I’m not at all sure what to think of the SOPA bill. Is it what we need to curb intellectual property theft? Is it a draconian step that will close down the Internet? Is it a tool in the hands of "greedy corporations"? Is the reaction to it the result of overblown paranoid conspiracy fantasies? Does what could happen bear any realistic relation to what would happen? The key to the worst case scenario seems to be that corporations would, for some reason, be eager to incur the wrath of the general populace to protect even the most insignificant copyright infringement.
Since all the most popular resources that are always given as examples of potential disaster already work with copyright holders and are quite conscientious about removing offending material when asked, is it truly logical to infer from the bill’s language that little Suzi using her favorite Lady Gaga song as a soundtrack to her dance recital video would lead to the shut down of YouTube? Or is it more likely that MGM would use it to shutter a Torrent site that streamed illegal copies of movies that haven’t even made it to DVD yet? The bills are clearly aimed at sites like Pirate Bay not EBay.
On the other hand, I don't know that these bills are written well and that they might not be abused by someone- perhaps an overzealous politician, religious group who imagine themselves maligned, or an overly sensitive bunch social reformers. We risk that anytime we seek to provide protections. However, the courts tend to balance these things out. I haven’t read the entire text of the SOPA bill, but I have read goodly portions, and those sections singled out by numerous sites urging a no vote, and have yet to find a provision which has changed my mind, nor an argument that was persuasive that relied on a realistic interpretation of the bills. But I may certainly be missing something and am open to cogent argument from those in opposition.
Finally, we should give some thought to why this legislation is deemed necessary. Imagine a scenario where shoplifting became so prevalent that it was considered a right… and the stores were considered bad guys for prosecuting the worst offenders that they catch. Is stealing an intellectual property like a movie, song, the image of a painting or photograph different in substance from stealing a DVD, CD, a Giclée print, or coffee table book?
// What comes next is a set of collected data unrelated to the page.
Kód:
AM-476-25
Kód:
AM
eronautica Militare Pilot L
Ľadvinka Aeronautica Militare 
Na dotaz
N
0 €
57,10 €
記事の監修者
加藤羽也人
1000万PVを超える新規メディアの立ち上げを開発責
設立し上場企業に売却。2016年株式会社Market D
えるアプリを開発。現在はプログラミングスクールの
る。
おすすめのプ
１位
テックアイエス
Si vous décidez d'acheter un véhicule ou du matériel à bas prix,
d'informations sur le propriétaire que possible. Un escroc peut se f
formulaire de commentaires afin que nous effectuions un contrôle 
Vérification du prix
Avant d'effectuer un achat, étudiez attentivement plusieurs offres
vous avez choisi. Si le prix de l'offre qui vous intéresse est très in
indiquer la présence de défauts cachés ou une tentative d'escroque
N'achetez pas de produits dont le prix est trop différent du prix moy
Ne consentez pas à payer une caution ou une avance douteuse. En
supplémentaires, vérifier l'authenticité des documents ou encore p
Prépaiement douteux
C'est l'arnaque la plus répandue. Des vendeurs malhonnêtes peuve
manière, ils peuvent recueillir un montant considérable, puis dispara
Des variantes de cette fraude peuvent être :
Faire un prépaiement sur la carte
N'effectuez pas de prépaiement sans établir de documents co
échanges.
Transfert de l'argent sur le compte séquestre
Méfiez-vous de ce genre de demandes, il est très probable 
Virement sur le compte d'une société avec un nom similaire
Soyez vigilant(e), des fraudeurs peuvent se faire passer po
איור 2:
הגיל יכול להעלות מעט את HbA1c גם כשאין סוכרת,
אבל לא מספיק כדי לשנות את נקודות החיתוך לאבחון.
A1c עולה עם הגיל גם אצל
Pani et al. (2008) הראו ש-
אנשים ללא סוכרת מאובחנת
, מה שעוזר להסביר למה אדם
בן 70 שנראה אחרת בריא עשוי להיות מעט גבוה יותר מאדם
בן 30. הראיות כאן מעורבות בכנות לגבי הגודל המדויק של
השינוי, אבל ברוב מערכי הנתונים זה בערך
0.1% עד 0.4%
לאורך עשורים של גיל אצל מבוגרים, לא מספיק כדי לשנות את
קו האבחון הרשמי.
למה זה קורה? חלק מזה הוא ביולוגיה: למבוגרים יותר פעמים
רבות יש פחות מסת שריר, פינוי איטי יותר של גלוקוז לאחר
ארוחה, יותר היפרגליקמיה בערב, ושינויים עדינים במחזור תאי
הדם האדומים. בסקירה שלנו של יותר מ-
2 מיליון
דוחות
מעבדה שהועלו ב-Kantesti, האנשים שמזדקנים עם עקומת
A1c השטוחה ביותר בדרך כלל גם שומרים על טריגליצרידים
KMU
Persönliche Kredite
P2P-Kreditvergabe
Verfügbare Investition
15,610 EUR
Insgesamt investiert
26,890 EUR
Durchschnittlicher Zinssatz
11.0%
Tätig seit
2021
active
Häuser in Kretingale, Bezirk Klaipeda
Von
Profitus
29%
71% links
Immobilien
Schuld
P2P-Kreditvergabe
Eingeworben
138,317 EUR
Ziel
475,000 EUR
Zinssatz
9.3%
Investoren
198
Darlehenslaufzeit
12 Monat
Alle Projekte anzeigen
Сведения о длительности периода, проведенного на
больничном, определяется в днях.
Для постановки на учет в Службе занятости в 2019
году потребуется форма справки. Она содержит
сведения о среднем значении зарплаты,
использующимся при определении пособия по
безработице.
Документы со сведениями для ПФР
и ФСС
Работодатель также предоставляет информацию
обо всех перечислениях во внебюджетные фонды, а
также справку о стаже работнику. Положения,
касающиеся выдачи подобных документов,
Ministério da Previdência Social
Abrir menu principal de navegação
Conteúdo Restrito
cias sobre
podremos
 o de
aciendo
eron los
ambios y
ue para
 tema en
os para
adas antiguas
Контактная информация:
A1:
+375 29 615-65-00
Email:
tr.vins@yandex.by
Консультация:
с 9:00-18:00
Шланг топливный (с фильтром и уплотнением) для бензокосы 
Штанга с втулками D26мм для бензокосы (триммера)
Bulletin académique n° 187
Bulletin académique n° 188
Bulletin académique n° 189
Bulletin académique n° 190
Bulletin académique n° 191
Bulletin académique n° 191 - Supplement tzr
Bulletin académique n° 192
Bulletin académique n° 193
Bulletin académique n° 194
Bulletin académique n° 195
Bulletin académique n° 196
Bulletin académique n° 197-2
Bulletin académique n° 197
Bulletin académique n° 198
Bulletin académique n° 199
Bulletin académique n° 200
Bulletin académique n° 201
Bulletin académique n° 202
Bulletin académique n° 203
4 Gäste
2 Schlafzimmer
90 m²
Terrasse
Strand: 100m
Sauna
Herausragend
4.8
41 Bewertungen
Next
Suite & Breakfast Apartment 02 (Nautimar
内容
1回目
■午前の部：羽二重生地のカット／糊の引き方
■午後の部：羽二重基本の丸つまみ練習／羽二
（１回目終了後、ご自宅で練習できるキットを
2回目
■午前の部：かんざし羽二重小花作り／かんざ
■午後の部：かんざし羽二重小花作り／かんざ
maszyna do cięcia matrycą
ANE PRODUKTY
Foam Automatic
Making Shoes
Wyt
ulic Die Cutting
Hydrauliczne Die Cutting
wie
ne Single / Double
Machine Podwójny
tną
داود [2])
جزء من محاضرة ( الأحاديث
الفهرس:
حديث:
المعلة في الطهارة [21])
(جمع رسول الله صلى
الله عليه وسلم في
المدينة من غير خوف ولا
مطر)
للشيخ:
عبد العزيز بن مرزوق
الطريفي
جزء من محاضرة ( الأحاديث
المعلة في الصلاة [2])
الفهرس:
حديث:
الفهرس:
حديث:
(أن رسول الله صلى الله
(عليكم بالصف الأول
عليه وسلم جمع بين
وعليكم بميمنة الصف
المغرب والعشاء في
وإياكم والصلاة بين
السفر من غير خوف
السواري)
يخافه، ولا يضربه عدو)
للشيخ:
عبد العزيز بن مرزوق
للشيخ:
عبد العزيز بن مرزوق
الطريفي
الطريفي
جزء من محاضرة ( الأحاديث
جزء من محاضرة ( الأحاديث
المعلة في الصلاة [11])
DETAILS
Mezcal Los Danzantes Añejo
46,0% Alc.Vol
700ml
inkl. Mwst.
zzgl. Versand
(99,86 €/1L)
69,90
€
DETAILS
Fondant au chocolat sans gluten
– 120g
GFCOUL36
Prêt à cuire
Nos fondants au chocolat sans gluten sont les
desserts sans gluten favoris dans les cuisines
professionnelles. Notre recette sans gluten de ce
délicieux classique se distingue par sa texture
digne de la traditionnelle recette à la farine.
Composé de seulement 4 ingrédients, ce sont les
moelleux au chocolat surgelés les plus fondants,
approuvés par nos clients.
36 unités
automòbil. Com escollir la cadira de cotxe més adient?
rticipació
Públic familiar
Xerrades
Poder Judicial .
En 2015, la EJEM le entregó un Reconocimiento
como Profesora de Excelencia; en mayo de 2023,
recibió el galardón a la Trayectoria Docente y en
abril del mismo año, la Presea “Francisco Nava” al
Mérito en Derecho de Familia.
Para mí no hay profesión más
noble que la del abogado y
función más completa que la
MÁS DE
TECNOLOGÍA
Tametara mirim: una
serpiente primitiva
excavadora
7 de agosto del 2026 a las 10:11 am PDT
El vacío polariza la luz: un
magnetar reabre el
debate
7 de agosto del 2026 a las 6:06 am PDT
Ideas are what drives economic development. They have value, and if we wish to see the standards of living both here and elsewhere continue to improve, we need to protect and nurture ideas as we would something physically tangible.
Don’t get me wrong, I’m not saying that we trust our lawmakers to do the right thing. The infamous Jack Abramoff recently confirmed our suspicions that lawmakers rely on their staffs to tell them how to vote on bills before them. He went on to say that this fact gives lobbyists immense power because it is much easier to influence a staffer than the elected official himself. But ask yourself, what company CEO in their right mind would call for shutting down YouTube or EBay or Google? The backlash would be so strong and fast that the company would collapse in a matter of weeks if not days. Nor I suspect, would a court allow it to happen. Theoretically, a judge could shut down the Internet right now using existing RICO statutes if one was crazy enough to do it. As is usually the case, the worst case scenario is extremely unlikely to happen. Might the laws discourage people from illegally using copyrighted material? Yes. I don’t see that as a bad thing.
I’m for well thought out legislation that both protects the creative and enhances the creative milieu. Do these bills do that? I don’t know- hence my confusion- however, I know that we must, at some stage, recognize the value of ideas, writings, photographs, artwork, and thought based property. Protecting it will promote more of it, and you can’t have too much of a good thing!